Of course, the list isn’t complete because absolutely any assets that can potentially generate a stable income are suitable for securitization.
Key Disadvantages of Asset Securitization
The primary drawback of securitization can be considered the complexity of the process itself. This is due to the high interest on the part of financial regulators who closely monitor compliance with all norms and rules of risk assessment for assets planned to be securitized. The securitization sphere owes such close attention to the fact that it became one of the reasons for the world financial crisis in 2008.
That’s why the “straw companies” are created. Besides, in order to securitize an asset “correctly” and not get caught in the crosshairs of financial regulators, one has to take into account economic, geopolitical, and regulatory changes. And that requires knowledge of the laws and regulations of various jurisdictions, especially if the securitized assets will be cross-border in nature.

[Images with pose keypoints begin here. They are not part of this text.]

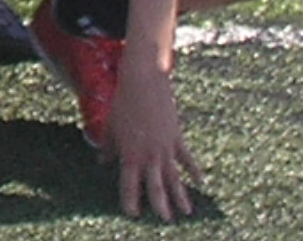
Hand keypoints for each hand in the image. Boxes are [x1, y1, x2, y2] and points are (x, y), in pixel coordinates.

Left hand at [112, 63, 202, 220]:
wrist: (143, 81)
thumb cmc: (123, 102)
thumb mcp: (111, 125)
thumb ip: (108, 146)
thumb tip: (102, 162)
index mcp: (129, 153)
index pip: (129, 183)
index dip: (130, 200)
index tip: (132, 214)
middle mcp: (148, 154)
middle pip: (156, 186)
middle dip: (160, 205)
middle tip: (166, 220)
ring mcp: (165, 147)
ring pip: (174, 177)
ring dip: (180, 195)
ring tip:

There are several disadvantages to securitization:
- Challenges with controlling the integrity of large amounts of information.
- Maintenance of massive databases often has high costs.
- Obtaining complete information about all parts of a securitized asset in real time without the use of innovative technology is virtually impossible.
- The investor often doesn’t have direct access to much of the data that has been taken into account as part of the risk assessment of the asset.
- Absolutely all securitized asset transactions require party approval and certification, making the process slow and dependent on third parties.
- Transactions with securitized assets have a low level of transparency, so investors often avoid them.
Blockchain Solves Securitization Problems
The development of blockchain technology opens up new opportunities for its application in the traditional financial services sector. For instance, emerging technologies can also solve several global problems of asset securitization:
- Database management. Recording securitized asset data on a blockchain not only allows you to quickly track any information about a particular asset but also significantly reduces the cost of maintaining such databases.
- Risk retention. All risk retention requirements are prescribed by the organizer in smart contracts and will be enforced automatically, with no lengthy checks required.
- Updating information. The decentralized ledger updates any information in real time and makes it available to all parties involved in the transaction.
- The need for constant reconciliation. With blockchain, all transactions involving securitized assets will be automatically recorded on the ledger, without intermediaries or additional validation by the parties.
- Transparency. The use of blockchain technology makes the process completely open to all participants, which greatly increases investor interest in securitized assets.
Thus, blockchain can streamline and structure absolutely all stages of the securitization process and reduce transaction costs. Decentralized systems can provide full transparency of securitization, speed up document flow, and simplify the interaction process between the participants.